[Opening SOURCE MATERIAL section]

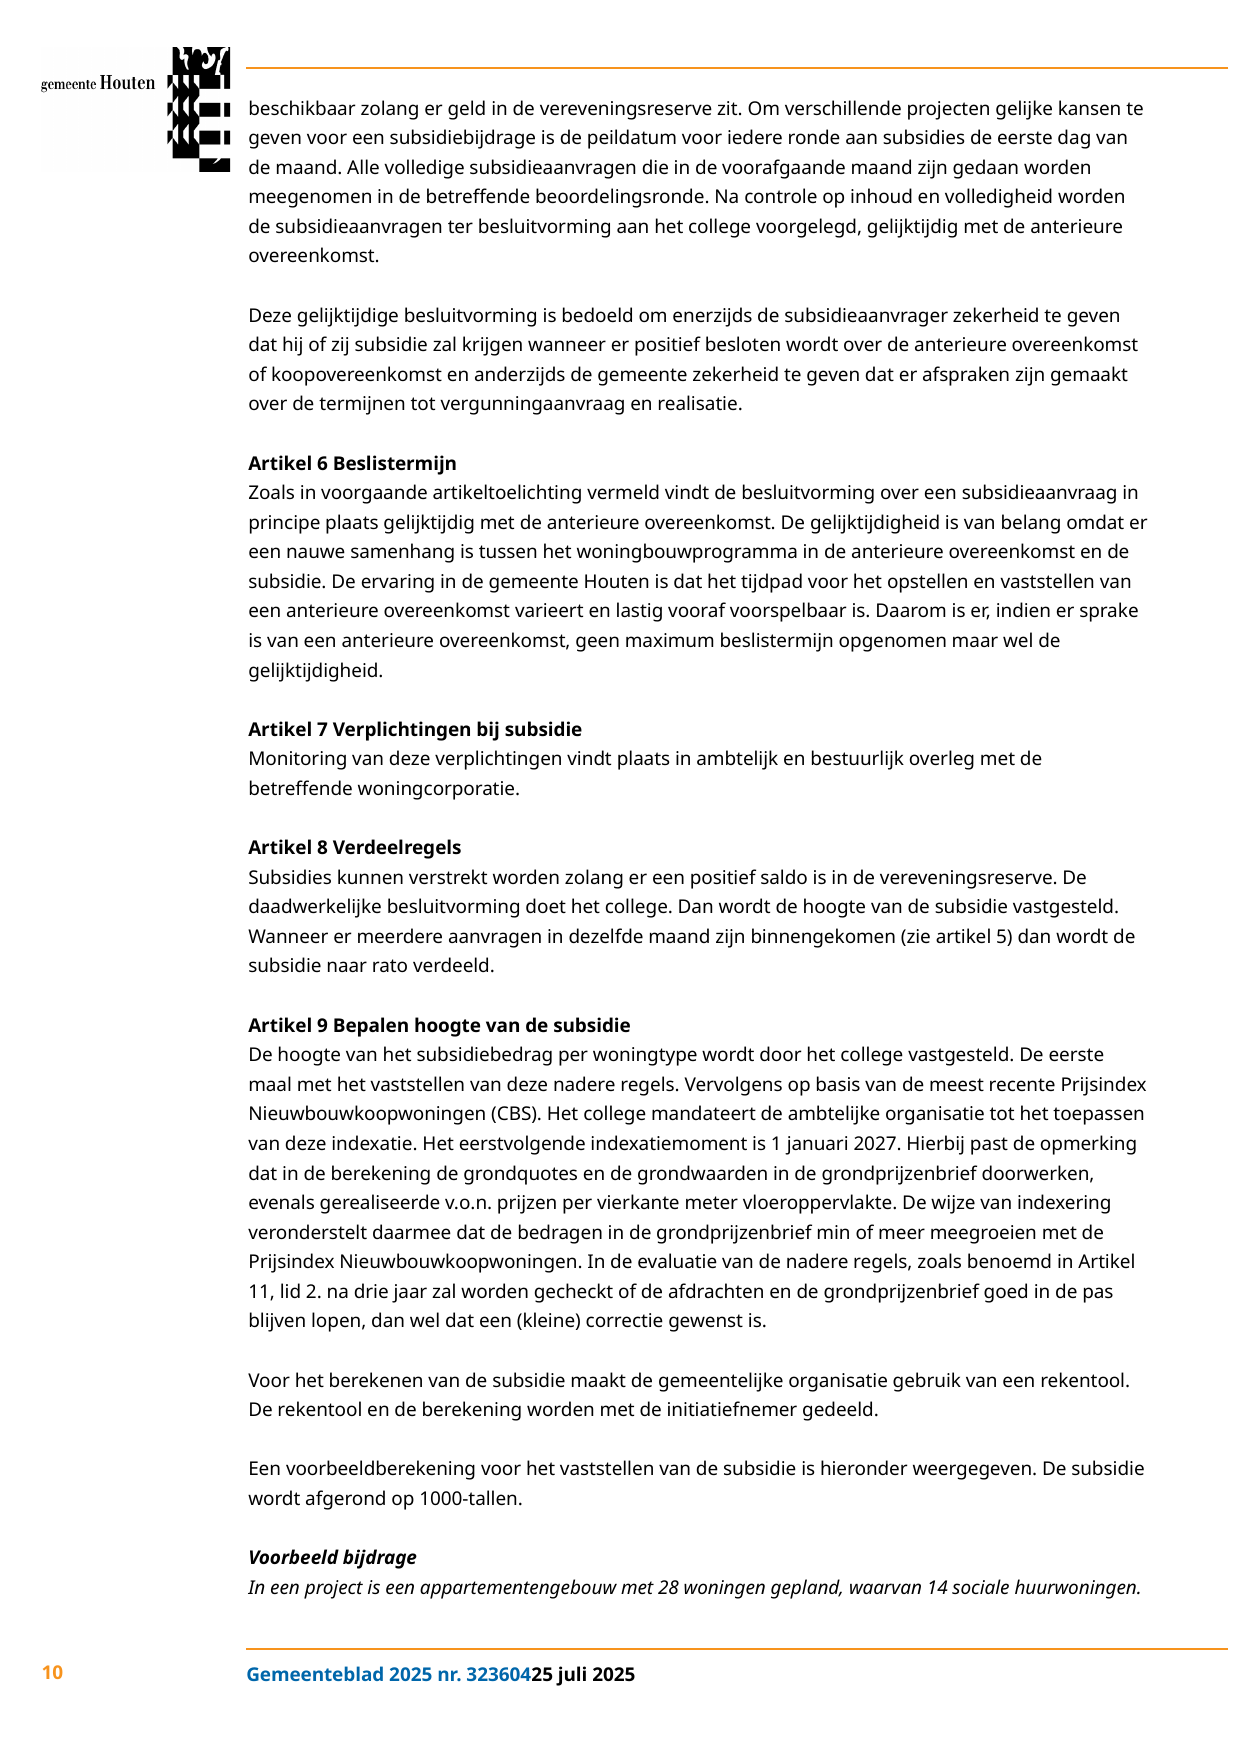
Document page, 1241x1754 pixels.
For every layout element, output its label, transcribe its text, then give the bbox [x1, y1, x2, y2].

text In een project is een appartementengebouw met 28 woningen gepland, waarvan 14 sociale huurwoningen. [248, 1574, 1152, 1600]
picture [41, 47, 231, 172]
text beschikbaar zolang er geld in de vereveningsreserve zit. Om verschillende projecten gelijke kansen te geven voor een subsidiebijdrage is de peildatum voor iedere ronde aan subsidies de eerste dag van de maand. Alle volledige subsidieaanvragen die in de voorafgaande maand zijn gedaan worden meegenomen in de betreffende beoordelingsronde. Na controle op inhoud en volledigheid worden de subsidieaanvragen ter besluitvorming aan het college voorgelegd, gelijktijdig met de anterieure overeenkomst. [248, 95, 1152, 268]
text Voorbeeld bijdrage [248, 1544, 1152, 1570]
text Artikel 9 Bepalen hoogte van de subsidie [248, 1012, 1152, 1038]
text Monitoring van deze verplichtingen vindt plaats in ambtelijk en bestuurlijk overleg met de betreffende woningcorporatie. [248, 746, 1152, 801]
text Een voorbeeldberekening voor het vaststellen van de subsidie is hieronder weergegeven. De subsidie wordt afgerond op 1000-tallen. [248, 1456, 1152, 1511]
text Artikel 8 Verdeelregels [248, 834, 1152, 860]
text Zoals in voorgaande artikeltoelichting vermeld vindt de besluitvorming over een subsidieaanvraag in principe plaats gelijktijdig met de anterieure overeenkomst. De gelijktijdigheid is van belang omdat er een nauwe samenhang is tussen het woningbouwprogramma in de anterieure overeenkomst en de subsidie. De ervaring in de gemeente Houten is dat het tijdpad voor het opstellen en vaststellen van een anterieure overeenkomst varieert en lastig vooraf voorspelbaar is. Daarom is er, indien er sprake is van een anterieure overeenkomst, geen maximum beslistermijn opgenomen maar wel de gelijktijdigheid. [248, 479, 1152, 683]
text Voor het berekenen van de subsidie maakt de gemeentelijke organisatie gebruik van een rekentool. De rekentool en de berekening worden met de initiatiefnemer gedeeld. [248, 1367, 1152, 1422]
text Artikel 7 Verplichtingen bij subsidie [248, 716, 1152, 742]
text Subsidies kunnen verstrekt worden zolang er een positief saldo is in de vereveningsreserve. De daadwerkelijke besluitvorming doet het college. Dan wordt de hoogte van de subsidie vastgesteld. Wanneer er meerdere aanvragen in dezelfde maand zijn binnengekomen (zie artikel 5) dan wordt de subsidie naar rato verdeeld. [248, 864, 1152, 978]
text Artikel 6 Beslistermijn [248, 450, 1152, 476]
text Deze gelijktijdige besluitvorming is bedoeld om enerzijds de subsidieaanvrager zekerheid te geven dat hij of zij subsidie zal krijgen wanneer er positief besloten wordt over de anterieure overeenkomst of koopovereenkomst en anderzijds de gemeente zekerheid te geven dat er afspraken zijn gemaakt over de termijnen tot vergunningaanvraag en realisatie. [248, 302, 1152, 416]
text De hoogte van het subsidiebedrag per woningtype wordt door het college vastgesteld. De eerste maal met het vaststellen van deze nadere regels. Vervolgens op basis van de meest recente Prijsindex Nieuwbouwkoopwoningen (CBS). Het college mandateert de ambtelijke organisatie tot het toepassen van deze indexatie. Het eerstvolgende indexatiemoment is 1 januari 2027. Hierbij past de opmerking dat in de berekening de grondquotes en de grondwaarden in de grondprijzenbrief doorwerken, evenals gerealiseerde v.o.n. prijzen per vierkante meter vloeroppervlakte. De wijze van indexering veronderstelt daarmee dat de bedragen in de grondprijzenbrief min of meer meegroeien met de Prijsindex Nieuwbouwkoopwoningen. In de evaluatie van de nadere regels, zoals benoemd in Artikel 11, lid 2. na drie jaar zal worden gecheckt of de afdrachten en de grondprijzenbrief goed in de pas blijven lopen, dan wel dat een (kleine) correctie gewenst is. [248, 1041, 1152, 1333]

[Closing SOURCE MATERIAL section]

EXERCISE:
Reproduce the whole listing verbatim. Pictures stay out of the copy.

TASK RESULT:
Document page, 1241x1754 pixels.
For every layout element, output its label, transcribe its text, then give the bbox [x1, y1, x2, y2].

text In een project is een appartementengebouw met 28 woningen gepland, waarvan 14 sociale huurwoningen. [248, 1574, 1152, 1600]
picture [41, 47, 231, 172]
text beschikbaar zolang er geld in de vereveningsreserve zit. Om verschillende projecten gelijke kansen te geven voor een subsidiebijdrage is de peildatum voor iedere ronde aan subsidies de eerste dag van de maand. Alle volledige subsidieaanvragen die in de voorafgaande maand zijn gedaan worden meegenomen in de betreffende beoordelingsronde. Na controle op inhoud en volledigheid worden de subsidieaanvragen ter besluitvorming aan het college voorgelegd, gelijktijdig met de anterieure overeenkomst. [248, 95, 1152, 268]
text Voorbeeld bijdrage [248, 1544, 1152, 1570]
text Artikel 9 Bepalen hoogte van de subsidie [248, 1012, 1152, 1038]
text Monitoring van deze verplichtingen vindt plaats in ambtelijk en bestuurlijk overleg met de betreffende woningcorporatie. [248, 746, 1152, 801]
text Een voorbeeldberekening voor het vaststellen van de subsidie is hieronder weergegeven. De subsidie wordt afgerond op 1000-tallen. [248, 1456, 1152, 1511]
text Artikel 8 Verdeelregels [248, 834, 1152, 860]
text Zoals in voorgaande artikeltoelichting vermeld vindt de besluitvorming over een subsidieaanvraag in principe plaats gelijktijdig met de anterieure overeenkomst. De gelijktijdigheid is van belang omdat er een nauwe samenhang is tussen het woningbouwprogramma in de anterieure overeenkomst en de subsidie. De ervaring in de gemeente Houten is dat het tijdpad voor het opstellen en vaststellen van een anterieure overeenkomst varieert en lastig vooraf voorspelbaar is. Daarom is er, indien er sprake is van een anterieure overeenkomst, geen maximum beslistermijn opgenomen maar wel de gelijktijdigheid. [248, 479, 1152, 683]
text Voor het berekenen van de subsidie maakt de gemeentelijke organisatie gebruik van een rekentool. De rekentool en de berekening worden met de initiatiefnemer gedeeld. [248, 1367, 1152, 1422]
text Artikel 7 Verplichtingen bij subsidie [248, 716, 1152, 742]
text Subsidies kunnen verstrekt worden zolang er een positief saldo is in de vereveningsreserve. De daadwerkelijke besluitvorming doet het college. Dan wordt de hoogte van de subsidie vastgesteld. Wanneer er meerdere aanvragen in dezelfde maand zijn binnengekomen (zie artikel 5) dan wordt de subsidie naar rato verdeeld. [248, 864, 1152, 978]
text Artikel 6 Beslistermijn [248, 450, 1152, 476]
text Deze gelijktijdige besluitvorming is bedoeld om enerzijds de subsidieaanvrager zekerheid te geven dat hij of zij subsidie zal krijgen wanneer er positief besloten wordt over de anterieure overeenkomst of koopovereenkomst en anderzijds de gemeente zekerheid te geven dat er afspraken zijn gemaakt over de termijnen tot vergunningaanvraag en realisatie. [248, 302, 1152, 416]
text De hoogte van het subsidiebedrag per woningtype wordt door het college vastgesteld. De eerste maal met het vaststellen van deze nadere regels. Vervolgens op basis van de meest recente Prijsindex Nieuwbouwkoopwoningen (CBS). Het college mandateert de ambtelijke organisatie tot het toepassen van deze indexatie. Het eerstvolgende indexatiemoment is 1 januari 2027. Hierbij past de opmerking dat in de berekening de grondquotes en de grondwaarden in de grondprijzenbrief doorwerken, evenals gerealiseerde v.o.n. prijzen per vierkante meter vloeroppervlakte. De wijze van indexering veronderstelt daarmee dat de bedragen in de grondprijzenbrief min of meer meegroeien met de Prijsindex Nieuwbouwkoopwoningen. In de evaluatie van de nadere regels, zoals benoemd in Artikel 11, lid 2. na drie jaar zal worden gecheckt of de afdrachten en de grondprijzenbrief goed in de pas blijven lopen, dan wel dat een (kleine) correctie gewenst is. [248, 1041, 1152, 1333]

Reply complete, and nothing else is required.